The Abuser: Talks down to her.
So You Should: Address her as an equal. Avoid all traces of condescension or superior knowledge in your voice. If you speak to an abused woman as if you are smarter or wiser than she is…then you inadvertently confirm exactly what the abuser has been telling her, which is that she is beneath him.

The Abuser: Thinks he knows what is good for her better than she does.
So You Should: Treat her as the expert on her own life. Don’t assume that you know what she needs to do. …Ask her what she thinks might work, don’t pressure her, and do respect her explanations….

The Abuser: Dominates conversations.
So You Should: Listen more and talk less. …Talking too much inadvertently communicates to her that your thoughts are more important than hers, which is exactly how the abuser treats her.

The Abuser: Believes he has the right to control her life.
So You Should: Respect her right to self-determination. She is entitled to make decisions that are not exactly what you would choose….

The Abuser: Assumes he understands her children and their needs better than she does.
So You Should: Assume that she is a competent, caring mother. Remember there is no simple way to determine what is best for the children of an abused woman.

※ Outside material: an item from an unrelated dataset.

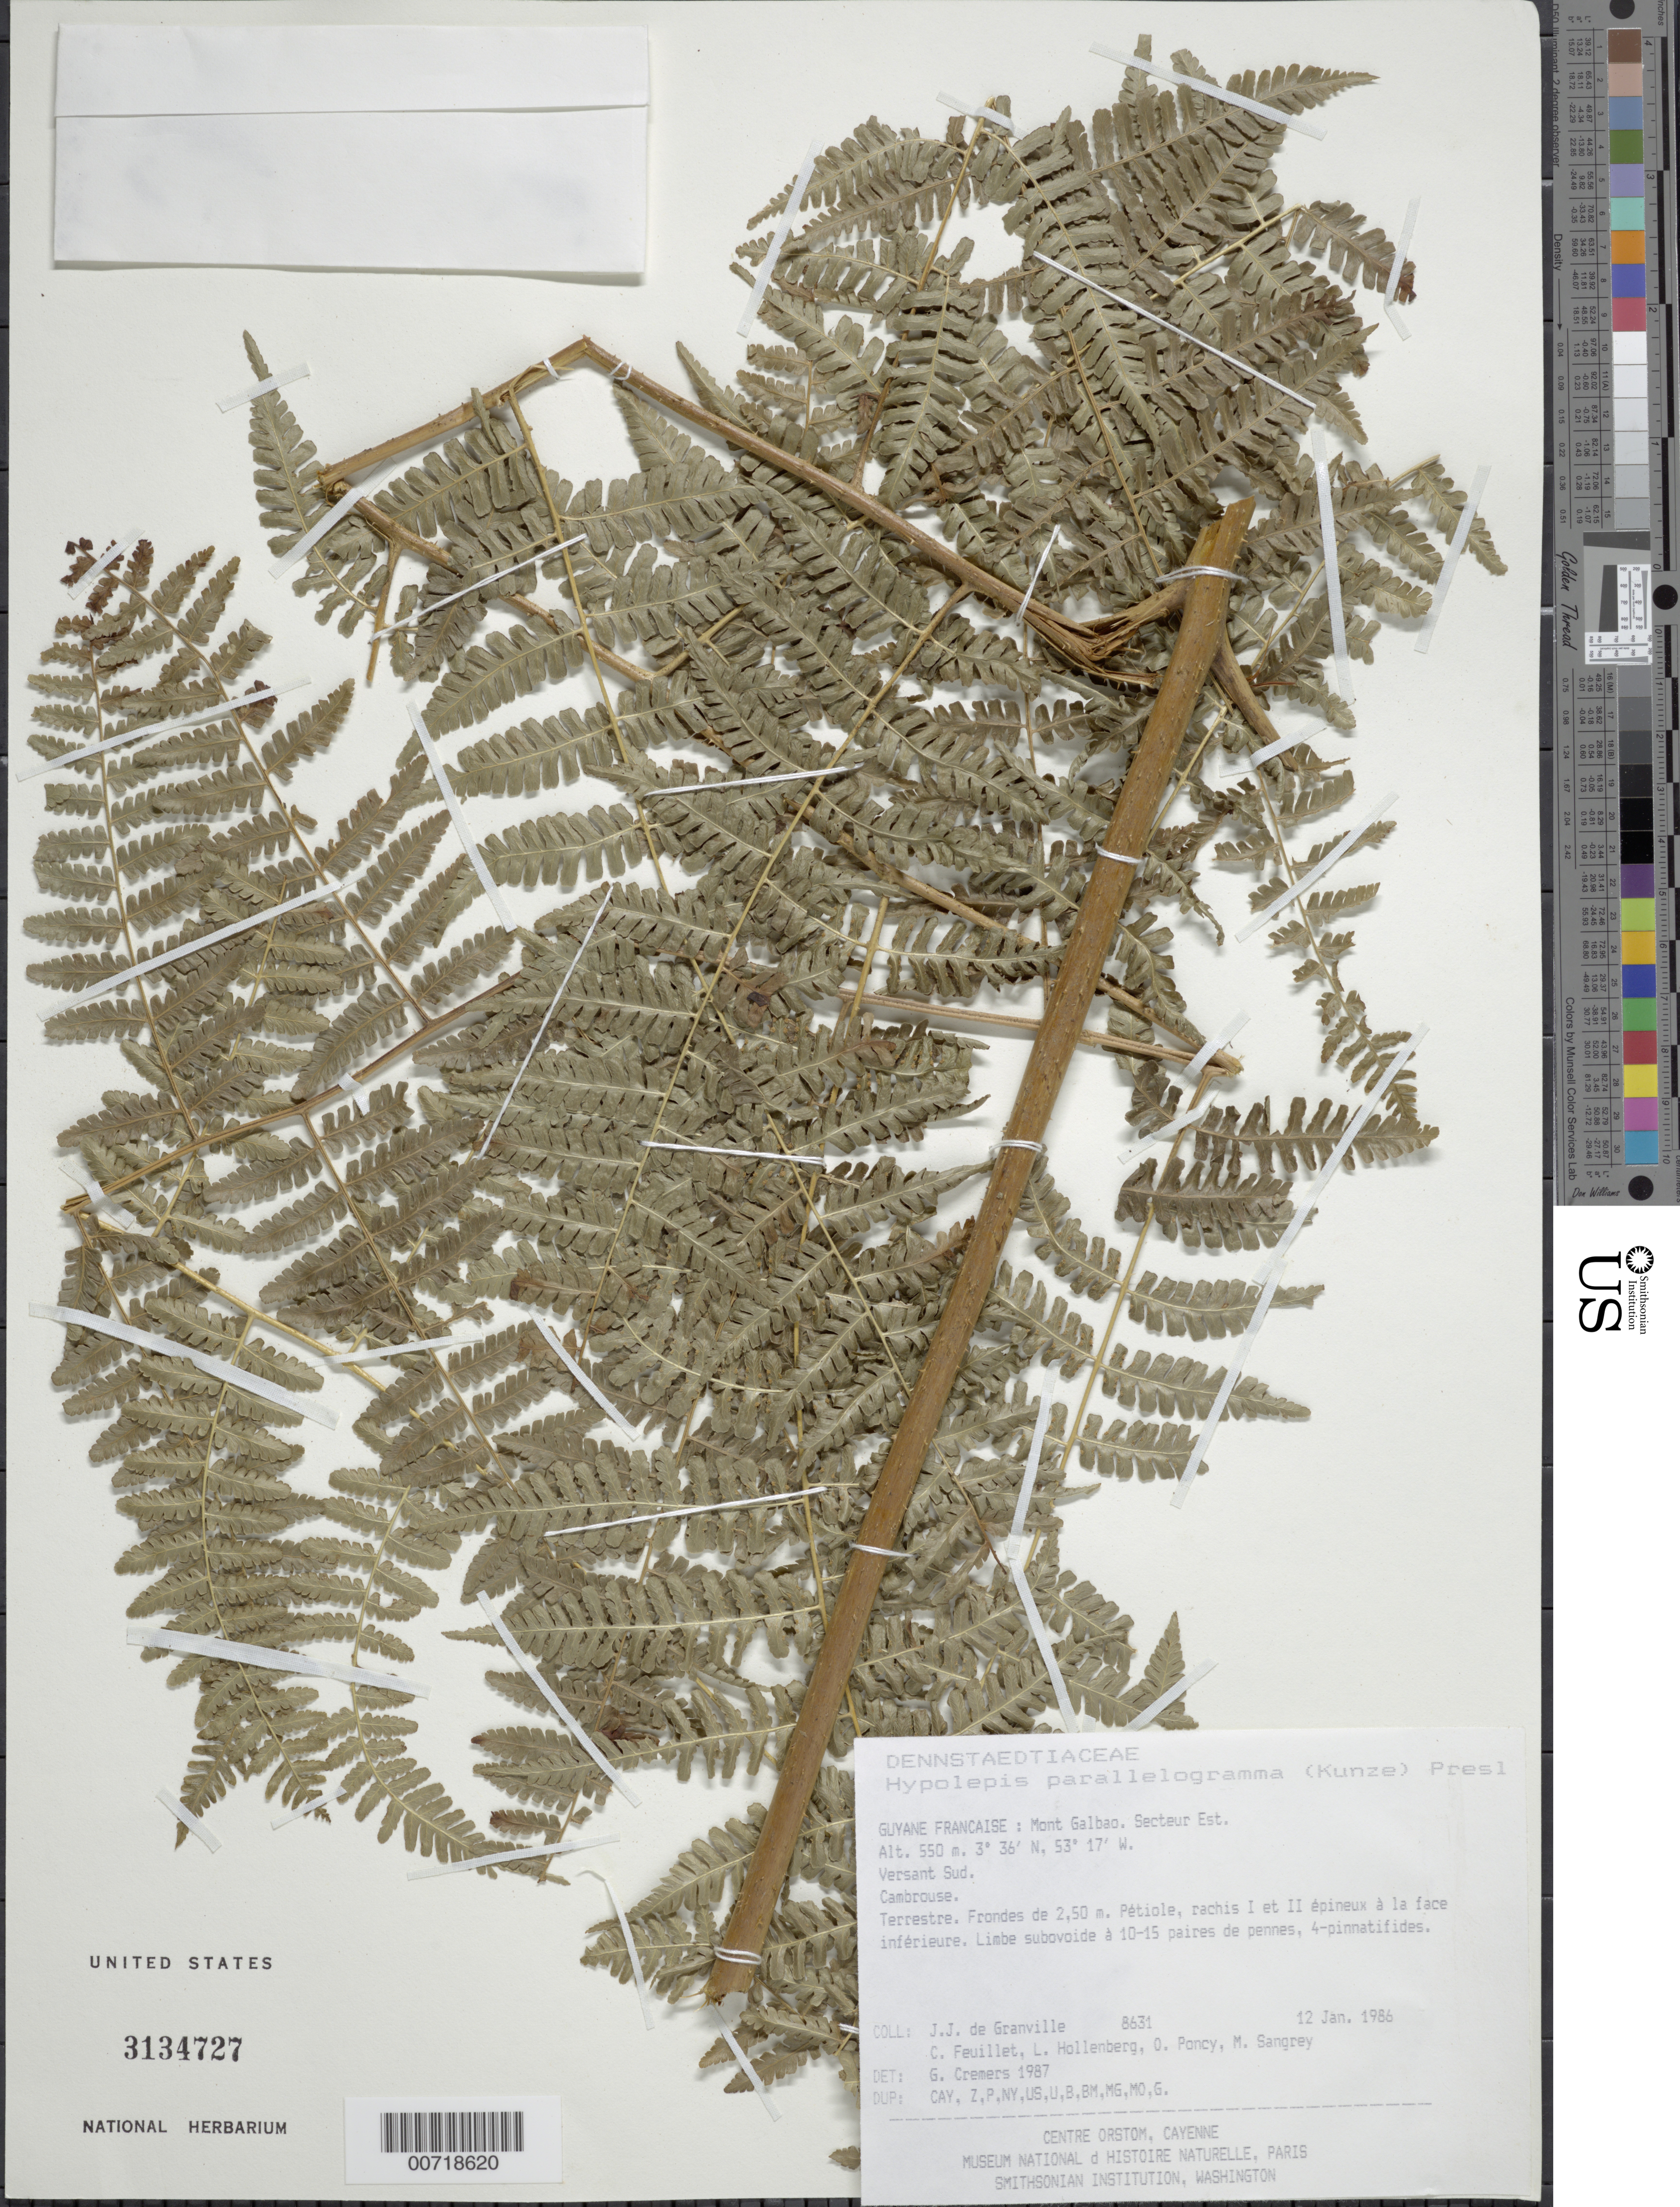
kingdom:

The Abuser: Thinks for her.
So You Should: Think with her. Don’t assume the role of teacher or rescuer. Instead, join forces with her as a respectful and equal team member.

As with all counseling situations and discussions, there are differences of opinions because of the differing circumstances. Most counseling advice is not a “one size fits all” sort of thing. Furthermore, I would say that the goal in an abuse situation is not what Bancroft says it is (to be the complete opposite of the abuser). Rather, the goal in counseling should be to glorify God by trusting his word, obeying it, helping those in need, and showing love in ways the Word calls us to do. In other words, the above advice for helping the victim of abuse is good common grace advice worth thinking through. But we also need to think biblically as we lovingly help those who are hurting from the dark evil of abuse.

The above edited quotes are from chapter 15 of Why Does He Do That by Lundy Bancroft.